▶ _APPLY WHAT YOU READ_
• A. In the forum thread about wiring the battery management system, what is the maximum output voltage of the Elcon charger?
• B. Write the next part of the forum thread about wiring the battery management system, picking up after its final post.

▶ _TEXT SHOWN_
■ ■ ■ ■
WOW Garth thanks for all the info. I looked at it all twice so far and I am sure I will look at it again and again. To answer/ reply I had to print your reply and pick it apart.

pin 4 powered by the charger? Not sure if it has a 12 vdc out of the charger, It is an Elcon charger, 90-250 vac input, 365vdc max output. My understanding for controlling the charger was that it is turned on and off through an AC relay that has a 12 vdc coil. ( I ordered that with the charger. That being the case I would think pin #11 HLIM would go to the AC relay coli side to take power away from the chargers input thus shut it off. It will stay in this shut off mode till the higher charged cells get below the thresh hold I program into the BMS. They get down to lets say 3.58 volts and the charger turns on again. I guess if the charger has a 12 vdc sencing wire for turn on/off then that is where pin #4 would go. Or it looks like pin #4 is a chrarging indicator to the bms system to know it is charging?

I agree pin#12 should just be a warning signal not shut down the system,,, I can program the system to slow or shut down at low voltage through the AC controller for the motor. Yes pin #12 just a light again.

AS for the charger going on BANG BANG it will be at like 95% full charged so it should come on at only an amp or so perhaps even less,, I also believe the charger ramps up the current based on what it sees on traction pack voltage. Yes nothing tells the charger to slow down but its part of the charging curve that will make it put out lower amperage. But I agree with your comment.

Again THANKS and I will re read this a few more times. What if any of the pins actually receive traction pack voltage? None of them right?

PIN #5 cont req probably not used? 5v in 
PIN#3 must be ignition

still need to read more

Thanks for all so far,, not done yet but starting this week

Brian


----------



## frodus (Apr 12, 2008)

I'm with EVComponents and have also purchased one of these units for my EV..... so I'm going to be in the same place you all are very soon.

I'll be able to find the info that you need if you want, and if I can't find it, I'll make sure to get it somehow....

Just let me know through PM or on this thread (maybe we should start an elithion thread and repost some of this info?????) and I can help however you need. Really looks like a solid system.


----------



## gdirwin (Apr 7, 2009)

rctous said:


> I agree pin#12 should just be a warning signal not shut down the system,,, I can program the system to slow or shut down at low voltage through the AC controller for the motor. Yes pin #12 just a light again.
> 
> AS for the charger going on BANG BANG it will be at like 95% full charged so it should come on at only an amp or so perhaps even less,, I also believe the charger ramps up the current based on what it sees on traction pack voltage. Yes nothing tells the charger to slow down but its part of the charging curve that will make it put out lower amperage. But I agree with your comment.
> ...
> Brian



Shame that you actually have to "pull the plug" on the charger when it reaches HLIM (by opening the AC inputs via your relay) - ideally there would be another input signal to tell it to stay on but have no output for a while... It may be hard on the charger to keep turning it on/off/on/off during balancing (especially when you have 100 cells)...
■ ■ ■ ■
▶ _PROVIDED RECORDS_
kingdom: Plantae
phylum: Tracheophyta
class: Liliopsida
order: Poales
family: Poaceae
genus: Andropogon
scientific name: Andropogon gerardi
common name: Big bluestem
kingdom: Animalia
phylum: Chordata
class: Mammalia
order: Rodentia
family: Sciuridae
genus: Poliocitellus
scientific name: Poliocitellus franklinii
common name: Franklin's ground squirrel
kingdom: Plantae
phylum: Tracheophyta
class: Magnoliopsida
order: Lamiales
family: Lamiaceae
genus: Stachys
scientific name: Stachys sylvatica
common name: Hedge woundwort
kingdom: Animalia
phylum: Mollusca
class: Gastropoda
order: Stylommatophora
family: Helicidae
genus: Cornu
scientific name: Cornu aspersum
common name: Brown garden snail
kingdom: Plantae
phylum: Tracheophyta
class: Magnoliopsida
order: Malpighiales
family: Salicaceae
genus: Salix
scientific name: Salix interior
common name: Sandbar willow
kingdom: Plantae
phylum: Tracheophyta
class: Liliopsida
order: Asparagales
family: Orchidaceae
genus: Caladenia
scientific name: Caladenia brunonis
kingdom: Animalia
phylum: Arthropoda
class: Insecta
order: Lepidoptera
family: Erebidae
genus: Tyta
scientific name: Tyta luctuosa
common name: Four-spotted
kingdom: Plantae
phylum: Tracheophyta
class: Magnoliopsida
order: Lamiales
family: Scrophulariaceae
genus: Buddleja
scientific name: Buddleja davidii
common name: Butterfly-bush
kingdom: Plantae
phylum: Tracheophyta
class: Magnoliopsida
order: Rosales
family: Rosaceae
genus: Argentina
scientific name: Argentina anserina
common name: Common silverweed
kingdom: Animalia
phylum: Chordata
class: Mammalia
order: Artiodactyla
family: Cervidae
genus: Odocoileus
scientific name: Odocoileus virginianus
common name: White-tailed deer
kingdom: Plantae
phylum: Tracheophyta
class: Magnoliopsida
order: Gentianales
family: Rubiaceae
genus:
■ ■ ■ ■
▶ _ANSWER SET_
• A. 365 vdc.

• B.
You may want to use a 2nd AC relay in series with the first - if a FLT (pin 12) occurs, you want to remove the AC input to the charger. Ie you could have a FLT fault, but HLIM is not activated?

Good point about the "bang bang" type of control vs using the CCL signal - hopefully the charger would be smart enough to reduce its current based on the total pack voltage. For me it would it safer if the charger could accept an actual current limit though - likely this would be set to be lower than the shunting current capability of your cell boards... If you have a heavily unbalanced pack, then the pack voltage might be low, yet 1 cell has reached HLIM - if the charger comes on too high, you would still be overloading that one cell...

After some research, the PFC-40 charger has a custom/digital input (on its Reg connection) that seems to use an actual current limit - the inputs are used only by Manzanita when talking with its own digital BMS board. Shame this couldn't also be used by the Elithion system... Doesn't help either of us.

Travis would be a great asset here - he would have the inside info via EVComponents and has the vested interest as he is using it personally. A great idea to start an Elithion thread (and move some of this stuff into it). Travis - what charger are you using?


----------



## rctous (Jun 18, 2008)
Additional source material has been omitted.